SELECT SEQUENCE_COUNT('(?1)(?3)', ts, number = 1, number = 2, number = 3)
FROM sequence_test;Result:
+--------------------------------------------------------------------+
| sequence_count('(?1)(?3)', ts, number = 1, number = 2, number = 3) |
+--------------------------------------------------------------------+
| 0 |
+--------------------------------------------------------------------+The result is 0 for the same reason as in SEQUENCE_MATCH Example 1: a number=2 event always appears between number=1 and number=3 in this dataset.
Example 2: Non-contiguous sequence count
Count how many times a number=3 event occurs after a number=1 event, with any events allowed in between.
SELECT SEQUENCE_COUNT('(?1).*(?3)', ts, number = 1, number = 2, number = 3)
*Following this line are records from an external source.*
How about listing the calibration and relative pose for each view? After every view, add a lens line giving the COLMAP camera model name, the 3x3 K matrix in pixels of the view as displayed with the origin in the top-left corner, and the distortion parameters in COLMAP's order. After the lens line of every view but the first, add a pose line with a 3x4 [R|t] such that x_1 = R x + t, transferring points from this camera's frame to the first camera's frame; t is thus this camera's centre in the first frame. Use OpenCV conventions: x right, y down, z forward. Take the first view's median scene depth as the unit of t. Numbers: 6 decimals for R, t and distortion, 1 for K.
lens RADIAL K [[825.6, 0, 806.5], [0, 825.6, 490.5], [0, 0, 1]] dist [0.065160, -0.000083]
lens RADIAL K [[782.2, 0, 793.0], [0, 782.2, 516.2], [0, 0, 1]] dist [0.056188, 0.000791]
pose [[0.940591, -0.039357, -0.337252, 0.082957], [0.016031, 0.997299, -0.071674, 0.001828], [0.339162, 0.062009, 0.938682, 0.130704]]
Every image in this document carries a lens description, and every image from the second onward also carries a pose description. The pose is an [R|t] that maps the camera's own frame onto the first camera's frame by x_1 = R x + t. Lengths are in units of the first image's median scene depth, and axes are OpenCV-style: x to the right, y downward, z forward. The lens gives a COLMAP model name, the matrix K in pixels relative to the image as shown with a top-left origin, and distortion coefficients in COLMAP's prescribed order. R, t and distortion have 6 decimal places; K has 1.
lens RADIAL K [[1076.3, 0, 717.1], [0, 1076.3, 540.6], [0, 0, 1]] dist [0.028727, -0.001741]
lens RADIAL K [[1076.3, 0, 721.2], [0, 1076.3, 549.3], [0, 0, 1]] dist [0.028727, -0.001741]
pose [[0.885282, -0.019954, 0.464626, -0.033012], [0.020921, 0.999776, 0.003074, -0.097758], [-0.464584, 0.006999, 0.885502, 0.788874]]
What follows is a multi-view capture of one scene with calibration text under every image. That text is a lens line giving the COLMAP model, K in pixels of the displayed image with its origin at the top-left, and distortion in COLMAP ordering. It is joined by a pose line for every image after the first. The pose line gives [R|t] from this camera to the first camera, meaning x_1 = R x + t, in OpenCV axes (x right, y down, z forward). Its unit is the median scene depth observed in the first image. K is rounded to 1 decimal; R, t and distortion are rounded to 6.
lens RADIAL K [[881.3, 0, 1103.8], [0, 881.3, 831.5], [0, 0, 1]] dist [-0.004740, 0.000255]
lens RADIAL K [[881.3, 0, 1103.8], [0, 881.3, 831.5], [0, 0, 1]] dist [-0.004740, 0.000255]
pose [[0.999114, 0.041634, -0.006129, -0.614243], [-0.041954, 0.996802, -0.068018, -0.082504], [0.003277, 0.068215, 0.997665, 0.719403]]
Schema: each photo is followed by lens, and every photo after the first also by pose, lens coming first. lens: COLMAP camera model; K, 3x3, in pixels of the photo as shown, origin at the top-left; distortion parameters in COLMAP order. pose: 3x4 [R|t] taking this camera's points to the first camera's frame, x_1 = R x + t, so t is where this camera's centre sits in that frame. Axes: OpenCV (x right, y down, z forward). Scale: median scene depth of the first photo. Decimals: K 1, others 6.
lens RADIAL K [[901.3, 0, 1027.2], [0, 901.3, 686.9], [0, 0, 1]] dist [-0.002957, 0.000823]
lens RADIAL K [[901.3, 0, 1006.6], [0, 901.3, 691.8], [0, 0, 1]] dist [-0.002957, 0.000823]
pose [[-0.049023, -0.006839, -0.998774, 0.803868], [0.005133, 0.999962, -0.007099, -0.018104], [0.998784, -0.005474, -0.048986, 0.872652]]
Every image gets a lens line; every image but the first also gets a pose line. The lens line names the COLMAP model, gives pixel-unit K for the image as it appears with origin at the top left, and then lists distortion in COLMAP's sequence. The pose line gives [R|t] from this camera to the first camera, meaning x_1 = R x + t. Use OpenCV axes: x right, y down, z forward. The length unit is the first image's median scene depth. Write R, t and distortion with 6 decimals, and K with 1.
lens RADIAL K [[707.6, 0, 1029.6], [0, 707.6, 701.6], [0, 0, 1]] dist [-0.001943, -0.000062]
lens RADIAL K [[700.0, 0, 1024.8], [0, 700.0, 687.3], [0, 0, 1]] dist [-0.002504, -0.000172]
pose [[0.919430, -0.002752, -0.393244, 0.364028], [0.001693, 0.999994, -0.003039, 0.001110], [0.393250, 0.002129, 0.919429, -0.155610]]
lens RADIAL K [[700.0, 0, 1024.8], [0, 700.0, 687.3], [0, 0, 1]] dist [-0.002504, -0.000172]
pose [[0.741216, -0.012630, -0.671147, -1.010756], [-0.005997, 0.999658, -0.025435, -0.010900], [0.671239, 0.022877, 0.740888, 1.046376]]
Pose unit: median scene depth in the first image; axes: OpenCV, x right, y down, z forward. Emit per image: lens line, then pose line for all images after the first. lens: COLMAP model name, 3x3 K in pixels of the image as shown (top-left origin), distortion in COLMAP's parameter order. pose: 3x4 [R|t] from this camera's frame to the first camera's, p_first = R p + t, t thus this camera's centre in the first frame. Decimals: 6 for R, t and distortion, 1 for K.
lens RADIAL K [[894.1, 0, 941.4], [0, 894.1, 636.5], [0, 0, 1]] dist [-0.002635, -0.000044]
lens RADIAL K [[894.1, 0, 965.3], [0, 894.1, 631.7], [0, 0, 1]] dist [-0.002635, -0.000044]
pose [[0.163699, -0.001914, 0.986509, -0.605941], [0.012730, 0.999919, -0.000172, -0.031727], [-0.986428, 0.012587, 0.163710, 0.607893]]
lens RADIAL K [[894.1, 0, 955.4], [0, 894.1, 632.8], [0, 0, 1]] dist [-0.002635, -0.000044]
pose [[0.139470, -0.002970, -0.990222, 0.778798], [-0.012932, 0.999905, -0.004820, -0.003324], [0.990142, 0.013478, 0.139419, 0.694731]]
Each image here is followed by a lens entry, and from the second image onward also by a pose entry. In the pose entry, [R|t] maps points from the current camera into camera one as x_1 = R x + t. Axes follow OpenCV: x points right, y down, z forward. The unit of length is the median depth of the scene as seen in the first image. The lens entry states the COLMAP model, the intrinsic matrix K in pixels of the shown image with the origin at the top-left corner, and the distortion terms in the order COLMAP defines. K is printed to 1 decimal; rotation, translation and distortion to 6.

FROM sequence_test;Result:
+----------------------------------------------------------------------+
| sequence_count('(?1).*(?3)', ts, number = 1, number = 2, number = 3) |
+----------------------------------------------------------------------+
| 1 |
+----------------------------------------------------------------------+Example 3: Time-constrained sequence count
Count how many times a number=1 event is immediately followed by a number=2 event with a time gap of at least 3,600 ms (3.6 seconds).
SELECT SEQUENCE_COUNT('(?1)(?t>=3600)(?2)', ts, number = 1, number = 2)
FROM sequence_test;Result:
+------------------------------------------------------------------+
| sequence_count('(?1)(?t>=3600)(?2)', ts, number = 1, number = 2) |
+------------------------------------------------------------------+
| 2 |
+------------------------------------------------------------------+The result is 2. The dataset contains two number=1 events (at 10:41:00 and 16:15:01), each followed by a number=2 event with a gap exceeding 3,600 ms.